Erst relativ kurzfristig, mit Einführung des neuen Versicherungsvertragsgesetzes (VVG) zum 01.01.2008, findet sich eine gesetzliche Definition für die Private Berufsunfähigkeitsversicherung.
Im Kapitel 6 VVG widmen sich die §§ 172 bis 177 diesem Thema. Dabei lautet die grundlegende Definition in § 172 Absatz 2:
"(2) Berufsunfähig ist, wer seinen zuletzt ausgeübten Beruf, so wie er ohne gesundheitliche Beeinträchtigung ausgestaltet war, infolge Krankheit, Körperverletzung oder mehr als altersentsprechendem Kräfteverfall ganz oder teilweise voraussichtlich auf Dauer nicht mehr ausüben kann."
Im Absatz 3 geht es um die Definition der konkreten Verweisung und der abstrakten Verweisung:
"(3) Als weitere Voraussetzung einer Leistungspflicht des Versicherers kann vereinbart werden, dass die versicherte Person auch keine andere Tätigkeit ausübt oder ausüben kann, die zu übernehmen sie auf Grund ihrer Ausbildung und Fähigkeiten in der Lage ist und die ihrer bisherigen Lebensstellung entspricht."

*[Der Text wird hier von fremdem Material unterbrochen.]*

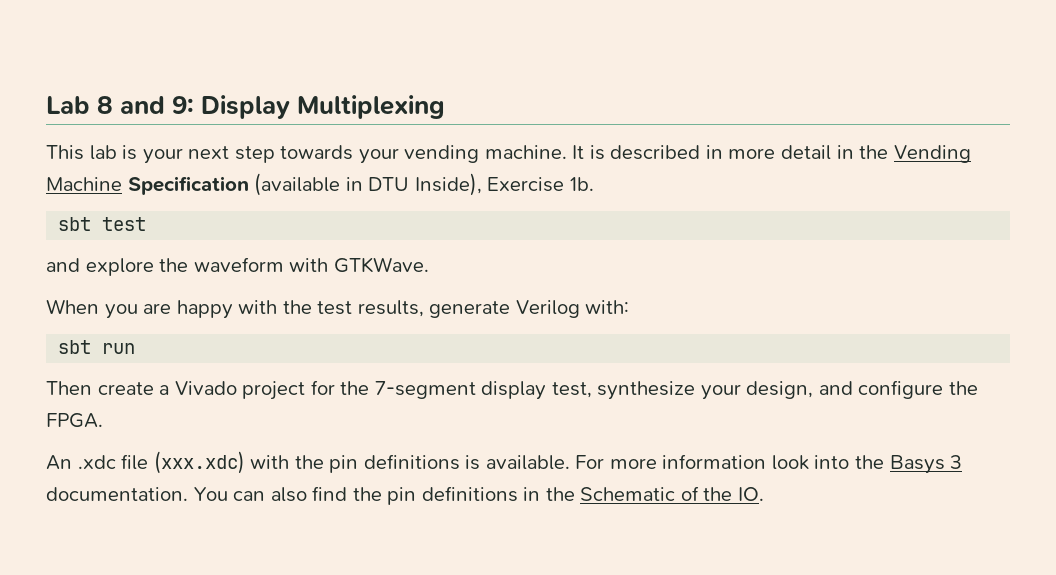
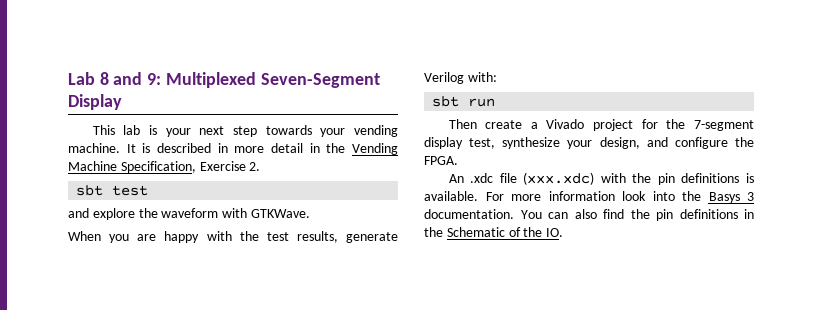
(195, 105) none -> [165,72,380,88] Multiplexed Seven-Segment
[297,95,446,119] Multiplexing -> (122, 102) none
[127,173,594,196] Specification (available in DTU Inside), Exercise 1b. -> [120,161,261,173] Specification, Exercise 2.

Seit dem 01.01.2009 gilt das VVG auch für alle zu diesem Zeitpunkt bereits bestehenden Versicherungsverträge, wobei gemäß Artikel 4 Absatz 3 EGVVG die Artikel §§ 172 und 174 bis 177 VVG auf Altverträge über eine Berufsunfähigkeitsversicherung nicht anzuwenden sind.
Weitere Vorschriften zu den Informationspflichten des Versicherers, auch zu den einkalkulierten Kosten, finden sich in der VVG Informationspflichtenverordnung (VVG-InfoV).
Die exakten Bestimmungen des einzelnen Versicherungstarifs finden sich in den entsprechenden Versicherungsbedingungen des Anbieters. Ein sogenanntes Produktinformationsblatt soll die wichtigsten Daten zum angebotenen Vertrag zusammenfassen.